A common benchmark used to evaluate stock returns is the S&P 500. During the time period when my return was 5.17%, the S&P 500 returned 8.51%. Thus, in terms of return, my stock underperformed the S&P 500 but when adjusted for risk it outperformed the S&P 500. The S&P 500 by definition has a beta of 1, so its Treynor ratio is 8.49 ((8.51 – .02)/1) while the corresponding ratio for Coca Cola is 15.14.
The S&P 500, or the market, is the benchmark
The S&P 500 is actually an appropriate comparison index for a portfolio of stocks. At this time, I just have a one-stock portfolio; I need to expand my portfolio. Finance theory says that a diversified portfolio will reduce my overall risk because the returns on different stocks are not perfectly correlated with each other.
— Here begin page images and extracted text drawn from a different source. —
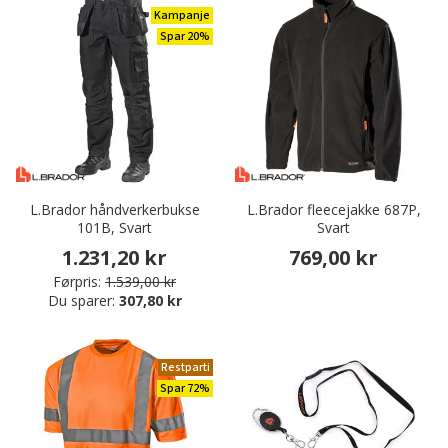
Kampanje
Spar 20%
L.Brador håndverkerbukse
L.Brador fleecejakke 687P,
101B, Svart
Svart
1.231,20 kr
769,00 kr
Førpris:
1.539,00 kr
Du sparer:
307,80 kr
Restparti
Spar 72%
Besides buying stocks, I could also consider buying other assets such as bonds, commodities, currencies, or just staying put with cash.
I have to decide how to expand my portfolio and when to do it. The market has been going up for several years now but nothing goes up forever. Market pundits are talking about a stock market correction being long overdue. I agree with them. The Fed is expected to start raising interest rates from next year, which will negatively affect stock prices. Rising interest rates are also not good for investing in bonds. Because interest rates are at rock bottom right now, bond prices are very high. When interest rates start going up bond prices will fall so I’m going to stay away from bonds. For the time being, I could consider a stable stock with a very low beta such as a utility company but I don’t want to buy something for the short term. Because, I own a low-risk stock in the consumer sector, I am considering buying a riskier stock in a non-consumer sector. I have shortlisted a few stocks but I am not planning to buy right now. I will wait for the market to go down at least ten percent before I consider buying my second stock. A wise investor by the name of Warren Buffet advises to buy when everyone else is selling and sell when everyone else is buying.